Kommt der dicke Gammelfleischvernichter vom Scheißhaus, wird sofort das Buffet angesteuert, damit auch ja nichts für die anderen bleibt. Bei diesen Gelagen ist allerdings noch ein anderer Typus anwesend. Ein Geschöpf nahezu menschlicher Gestalt, das das genaue Gegenteil zum fettverseuchten Pickelgesicht zu sein scheint.
Hat man sie erstmal entdeckt, tut sich dem Betrachter ein vom biologischen Standpunkt aus betrachtet durchaus interessanter Anblick auf. Die Gestalt ist nach eingehendem Studium als weiblich zu beschreiben. Sie ist deswegen zuerst nicht wahrnehmbar, weil sie einen Serviettenring als Hüftreif verwenden könnte. Dreht sie sich im Gegenlicht zur Seite ist sie praktisch unsichtbar. Diese Papierseiten stehen nun zumeist Sektschnüffelnd in der Gegend rum, kommt eine der Dampfwalzen auf dem Weg zum Pott vorbeigeschreddert, muss man Angst haben, dass der Luftzug das schmale Wesen ins befreundete osteuropäische Ausland weht. Doch die Flugshow endet unbemerkt bereits an der Fensterscheibe, gelüftet wird schließlich nicht in den Fresstempeln des esskulturellen Hochadels, damit der Gestank von Chicken, Falafel und gebratenen Wachteleiern auch richtig schön in die Klamotten ziehen kann.

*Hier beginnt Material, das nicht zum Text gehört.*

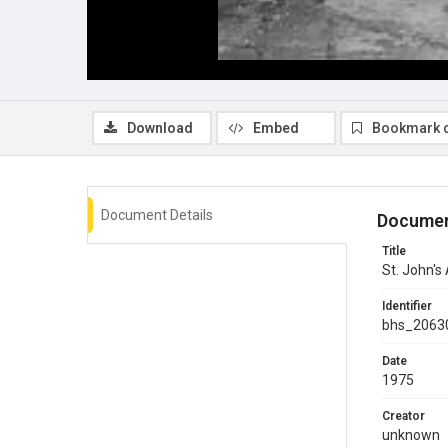
Download
Embed
Bookmark 
Document Details
Documen
Title
St. John's
Identifier
bhs_2063
Date
1975
Creator
unknown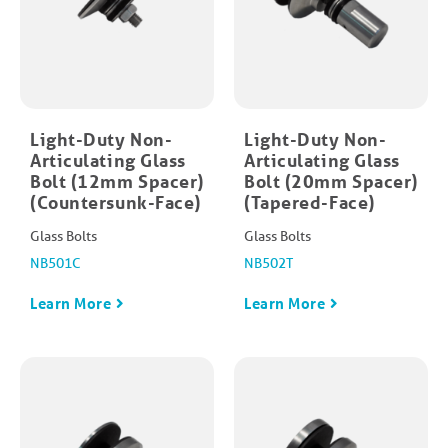
Light-Duty Non-
Light-Duty Non-
Articulating Glass
Articulating Glass
Bolt (12mm Spacer)
Bolt (20mm Spacer)
(Countersunk-Face)
(Tapered-Face)
Glass Bolts
Glass Bolts
NB501C
NB502T
Learn More
Learn More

Was bleibt also nach einem im wahrsten Sinne des Wortes vergammelten Vormittag? Dicke Männer, dünne Frauen, Rumgemüffel und Rumgekotze. Da kann man sich ja gleich den ganzen Tag ein Plumpsklo mieten. Da läuft einem der Hase dann auch nicht weg, wenn er unten wieder rausgequollen ist.